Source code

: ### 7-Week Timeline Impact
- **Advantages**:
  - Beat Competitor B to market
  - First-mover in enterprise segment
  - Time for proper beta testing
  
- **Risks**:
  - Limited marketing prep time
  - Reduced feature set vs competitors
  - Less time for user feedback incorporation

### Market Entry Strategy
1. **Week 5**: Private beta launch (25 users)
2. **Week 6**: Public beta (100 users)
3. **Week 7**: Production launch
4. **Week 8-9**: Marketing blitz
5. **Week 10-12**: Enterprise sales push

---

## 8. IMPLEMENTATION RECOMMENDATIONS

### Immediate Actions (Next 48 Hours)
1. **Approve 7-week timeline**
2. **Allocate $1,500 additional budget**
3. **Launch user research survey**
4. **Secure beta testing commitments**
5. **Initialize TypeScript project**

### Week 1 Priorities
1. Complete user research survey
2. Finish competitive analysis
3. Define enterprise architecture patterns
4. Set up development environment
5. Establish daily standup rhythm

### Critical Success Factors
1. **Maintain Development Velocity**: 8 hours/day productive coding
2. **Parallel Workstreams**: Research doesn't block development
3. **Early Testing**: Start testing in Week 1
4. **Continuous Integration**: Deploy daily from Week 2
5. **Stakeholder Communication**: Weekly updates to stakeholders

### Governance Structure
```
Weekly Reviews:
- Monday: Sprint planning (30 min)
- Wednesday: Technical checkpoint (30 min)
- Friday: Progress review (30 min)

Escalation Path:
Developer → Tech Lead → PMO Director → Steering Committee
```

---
------------------------------------------------------------
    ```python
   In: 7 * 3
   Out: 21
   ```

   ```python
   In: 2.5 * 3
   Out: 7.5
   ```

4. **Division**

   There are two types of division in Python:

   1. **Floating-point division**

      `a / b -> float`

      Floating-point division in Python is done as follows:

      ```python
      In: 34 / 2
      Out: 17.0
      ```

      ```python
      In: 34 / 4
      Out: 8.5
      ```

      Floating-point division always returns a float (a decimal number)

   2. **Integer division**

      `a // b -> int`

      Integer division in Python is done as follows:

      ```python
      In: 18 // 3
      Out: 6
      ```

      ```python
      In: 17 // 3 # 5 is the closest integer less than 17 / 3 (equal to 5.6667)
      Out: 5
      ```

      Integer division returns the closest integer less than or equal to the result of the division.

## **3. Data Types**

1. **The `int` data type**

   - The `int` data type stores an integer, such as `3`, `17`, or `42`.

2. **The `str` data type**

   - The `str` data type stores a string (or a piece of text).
------------------------------------------------------------
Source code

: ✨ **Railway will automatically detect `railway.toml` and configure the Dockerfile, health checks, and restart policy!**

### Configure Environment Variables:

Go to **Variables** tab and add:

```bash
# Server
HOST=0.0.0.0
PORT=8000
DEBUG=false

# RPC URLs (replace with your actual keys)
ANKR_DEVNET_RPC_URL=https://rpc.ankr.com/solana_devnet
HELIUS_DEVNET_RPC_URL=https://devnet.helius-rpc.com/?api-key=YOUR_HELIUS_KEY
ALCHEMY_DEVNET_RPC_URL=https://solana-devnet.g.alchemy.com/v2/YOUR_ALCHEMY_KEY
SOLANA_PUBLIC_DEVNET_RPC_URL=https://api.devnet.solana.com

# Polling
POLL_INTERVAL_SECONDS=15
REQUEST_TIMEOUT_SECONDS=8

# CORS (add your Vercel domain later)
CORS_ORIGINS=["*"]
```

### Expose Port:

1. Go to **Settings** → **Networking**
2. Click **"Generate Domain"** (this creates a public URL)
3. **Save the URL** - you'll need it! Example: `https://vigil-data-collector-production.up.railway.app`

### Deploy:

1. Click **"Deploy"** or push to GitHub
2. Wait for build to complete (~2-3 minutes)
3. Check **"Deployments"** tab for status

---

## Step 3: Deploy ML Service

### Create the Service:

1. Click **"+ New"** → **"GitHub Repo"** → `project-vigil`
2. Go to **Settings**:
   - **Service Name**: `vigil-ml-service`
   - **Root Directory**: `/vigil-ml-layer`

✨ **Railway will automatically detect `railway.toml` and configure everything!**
------------------------------------------------------------
HOW TO COMPLETE THIS TASK: Of the records above, copy each line that includes "than".

WRITTEN REPLY:
      In: 17 // 3 # 5 is the closest integer less than 17 / 3 (equal to 5.6667)
      Integer division returns the closest integer less than or equal to the result of the division.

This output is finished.